Rep. Sah Joseph, who stood witness to the meeting among  health workers and the President, says workers were given the opportunity to receive pay then and there.

“The issue is not about money;  it’s about Liberia verses Ebola. The President told them, “If you know you don’t want to be on the side of Liberia, you just want your money, walk now and let me give you your money.”  But nobody came out, he said.

Meanwhile, dozens of workers stood in front of the health facility with sullen looks on their faces yet again, impatiently waiting for their needs to be fulfilled. Rep. Saah Joseph counseled them in understanding the horrifying effect their strike could cause if played out.

“It affects us if you don’t work. Why leave the job while we’re trying to solve this problem,  and watch some of our sisters and brothers die as a result? It’s not fair,” he told the health workers.

He added: “The President says the worker’s that are working here are not even signed contract workers. Then there are the ones who have signed contracts but the length of time they have signed the contract for has expired.

“We are saying that we need a management team that will concentrate on the daily management of the place [ETU] while the nurses are doing their job. We need a delegation of five to ten persons who can sit with the President and discuss what we are up against.  But leaving the job to talk about money will solve no problem. When you leave the job, people are dying: that is our point. Please continue your job, form this delegation, let us talk and solve the problem, because no matter what, we will solve the problem,” he assured the workers.

Saah Joseph also mentioned  that banks that payments are being made to for the intended striking workers should also help in ironing out the situation.

“The bank should be able to help us while the workers wait for a text from the banks; everyone needs to play a role. “While we are waiting for your checks, let the banks pay you and we will be committed to pay them back,” he suggested.

Meanwhile, a leading prayer group of women who are normally seen praying in front of President Ellen Johnson Sirleaf’s home were also on the scene trying to help in the effort.

“We don’t want to see our children of God dying, risking their lives and not being cared about by the government. We are here to make sure their cries are heard,” one of the prayer women said.

Also, several health workers brought to our attention the strenuous environment in which they find themselves, and said they are working only because they “don’t want to see people dying from Ebola”

Speaking with a security guard who identified himself as the “third shift commander,” he said he had been working at the ETU for more than a month and had not been contracted or paid.

A doctor on the scene said  hundreds of people are laying on bed, including one of their colleagues working at the hospital who contracted Ebola and had just passed away.

The doctor said the reason why he had decided to listen and not to strike is, “I have people on bed inside of the ETU, and I can’t leave them like that.

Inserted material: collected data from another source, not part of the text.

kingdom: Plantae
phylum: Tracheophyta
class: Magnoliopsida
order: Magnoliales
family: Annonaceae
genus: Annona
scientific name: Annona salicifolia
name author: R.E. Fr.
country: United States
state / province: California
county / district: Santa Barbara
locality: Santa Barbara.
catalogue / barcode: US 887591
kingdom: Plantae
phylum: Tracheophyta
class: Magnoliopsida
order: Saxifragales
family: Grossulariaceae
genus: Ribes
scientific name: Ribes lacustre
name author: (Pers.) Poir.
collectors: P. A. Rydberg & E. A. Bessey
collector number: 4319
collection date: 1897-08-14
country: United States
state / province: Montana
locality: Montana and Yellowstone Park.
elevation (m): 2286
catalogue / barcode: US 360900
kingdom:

I mask my face as if   everything is okay whenever I go inside the unit, but out here, things don’t look good,”  he added.

Meanwhile, it has also been said that dozens of patients have died as a result of workers leaving and abandoning their duties, an  action which they all regret.

“We don’t want anyone else to die. We have the highest success story when it comes to treating Ebola.  We are the only unit that gives IV’s” stated Mr. Brown, a health worker.

The spokesman for the ETU,  Alphonso Massaley, has stated that his workers will continue working until further notice, as he is optimistic that his workers’ needs will be met.